Voltige sur gros fils

James Thiérrée, humoriste acrobate surdoué, a créé pour le film des numéros fort impressionnants.
Photo: Films Séville James Thiérrée, humoriste acrobate surdoué, a créé pour le film des numéros fort impressionnants.

Mal distribué et mal accueilli en France, lancé au Québec avec deux ans de retard, Voyez comme ils dansent, l’avant-dernier film de Claude Miller, disparu le 4 avril 2012, a été tourné pour l’essentiel au Québec et dans le train Montréal-Vancouver. Son adaptation de Mauriac Thérèse Desqueyroux aura gagné nos salles bien avant ce film-ci. Pourtant, Voyez comme ils dansent mériterait de quitter l’anonymat, non qu’il soit sans failles, mais parce qu’il comporte aussi des lignes de force, la principale étant James Thiérrée, qui brille de mille feux.

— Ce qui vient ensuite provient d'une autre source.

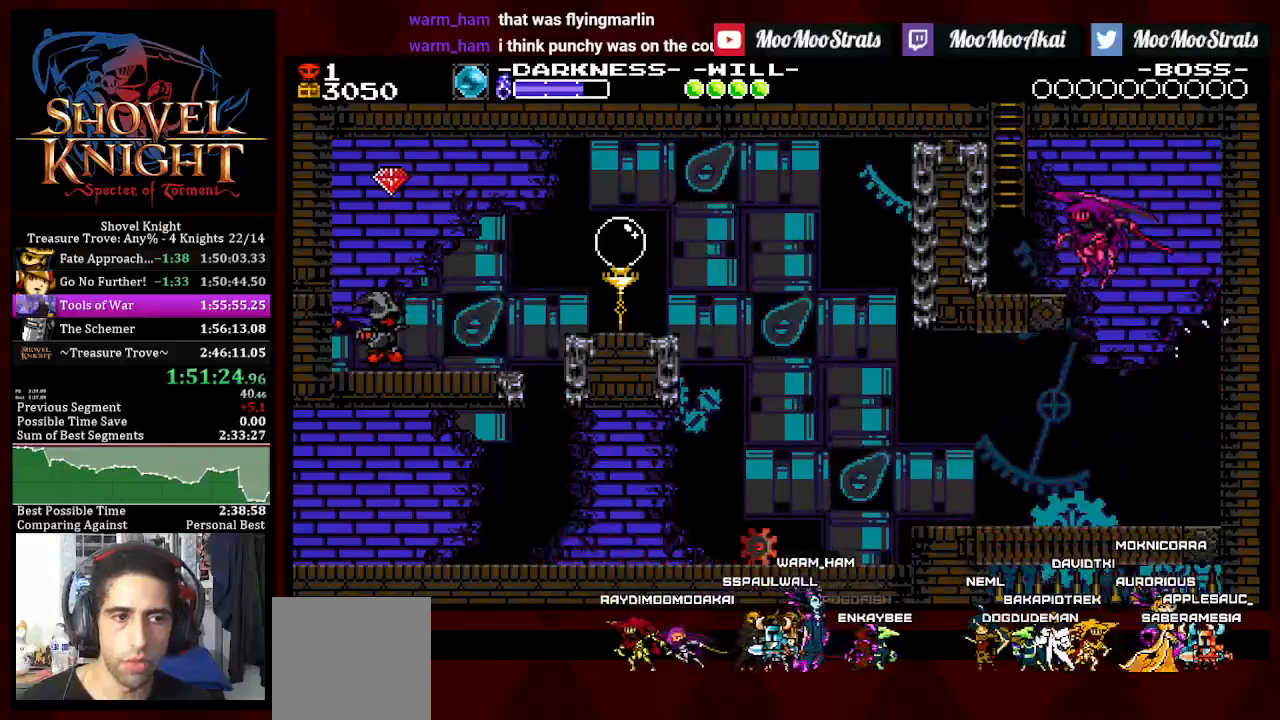
{"buttons": ["CROSS", "DPAD_UP", "DPAD_LEFT"], "left_stick": "center", "right_stick": "center", "events": [[267, "CROSS", "down"], [483, "DPAD_UP", "down"]]}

En fait, le film se divise peu ou prou en deux parties inégales. La première, située en France, à Montréal et dans le train, se révèle de loin la plus inspirée. James Thiérrée, petit-fils de Chaplin, humoriste acrobate surdoué qui avait émerveillé les Montréalais avec son spectacle Raoul, y joue son rôle d’artiste et a créé pour le film des numéros fort impressionnants, clou du film. Un affrontement père-fils sur fond de voltiges se révèle une scène particulièrement puissante.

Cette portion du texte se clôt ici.